The securities referred to in this press release have not been, and will not be, registered under the United States Securities Act of 1933, as amended (the "U.S. Securities Act"), or applicable state securities laws, and may not be offered or sold within the United States or to, or for the account or benefit of, U.S. persons (as such term is defined in Regulation S under the U.S. Securities Act) unless registered under the U.S. Securities Act and applicable state securities laws or an exemption from such registration requirements is available. This press release does not constitute an offer to sell or a solicitation of an offer to buy any of these securities within any jurisdiction, including the United States.

Cautionary Note Regarding Forward-Looking Statements

This news release contains "forward-looking statements" within the meaning of applicable Canadian securities legislation. Such forward-looking statements concern the Company's anticipated results and developments in the Company's operations in future periods, planned exploration and development of its properties, planned expenditures and plans related to its business, mineral resource estimates and other matters that may occur in the future. These statements relate to analyses and other information that are based on expectations of future performance and planned work programs.

The Company has made a number of assumptions with respect to, among other things, the price of copper and other metals, economic and political conditions, and continuity of operations. Although the Company believes that the assumptions made and the expectations represented by such statements or information are reasonable, there can be no assurance that forward-looking statements will prove to be accurate.

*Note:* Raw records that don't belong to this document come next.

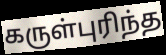
கருள்புரிந்த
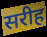
सरीह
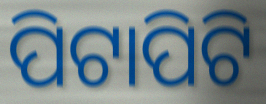
ପିଟାପିଟି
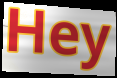
Hey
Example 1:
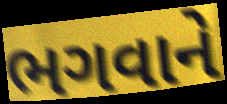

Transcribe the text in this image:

ભગવાને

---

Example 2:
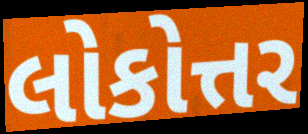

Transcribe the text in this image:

લોકોત્તર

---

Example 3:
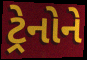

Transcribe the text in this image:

ટ્રેનોને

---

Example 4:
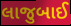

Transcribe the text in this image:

લાજુબાઈ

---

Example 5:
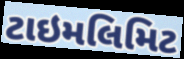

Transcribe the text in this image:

ટાઇમલિમિટ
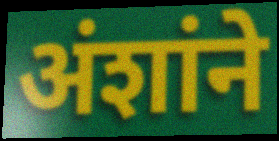
अंशांने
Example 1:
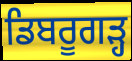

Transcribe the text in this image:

ਡਿਬਰੂਗੜ੍ਹ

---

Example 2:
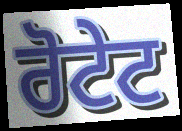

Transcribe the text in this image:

ਰੋਟੇਟ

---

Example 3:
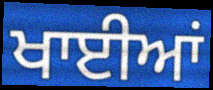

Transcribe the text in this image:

ਖਾਈਆਂ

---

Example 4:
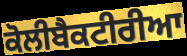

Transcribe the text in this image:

ਕੋਲੀਬੈਕਟੀਰੀਆ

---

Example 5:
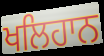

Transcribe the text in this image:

ਖਲਿਹਾਨ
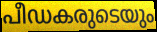
പീഡകരുടെയും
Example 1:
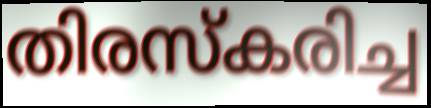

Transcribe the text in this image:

തിരസ്കരിച്ച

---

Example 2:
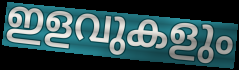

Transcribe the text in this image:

ഇളവുകളും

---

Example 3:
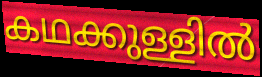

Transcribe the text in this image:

Forward-looking statements are subject to a variety of known and unknown risks, uncertainties and other factors which could cause actual events or results to differ materially from those expressed or implied by the forward-looking statements, including, without limitation: risks related to fluctuations in mineral prices; risks related to the Company's dependence on one mineral project; risks due to the nature of mineral exploration and mining and the uncertain commercial viability of certain mineral deposits; risks related to the re-allocation of the proposed uses of the net proceeds of the offering and the private placement; the Company's lack of operating revenues; uncertainty in the Company's ability to obtain necessary financing to fund the development of its mineral properties or the completion of further exploration programs; risks related to the Company's principal property being located in Argentina, including political, economic, and regulatory instability; risks related to governmental regulations and obtaining necessary licenses and permits; risks related to the Company's mineral properties being subject to prior unregistered agreements, transfers, or claims and other defects in title; risks related to fluctuations in the currency markets (particularly the Argentina peso, Canadian dollar and United States dollar); risks related to the business being subject to environmental laws and regulations which may increase costs of doing business and restrict the Company's operations; and risks related to the Company's dependence on key personnel.

This is not an exhaustive list of the factors that may affect the Company's forward-looking statements. Should one or more of these risks and uncertainties materialize, or should underlying assumptions prove incorrect, actual results may vary materially from those described in the forward-looking statements. The Company's forward-looking statements are based on beliefs, expectations and opinions of management on the date the statements are made. For the reasons set forth above, investors should not place undue reliance on forward-looking statements.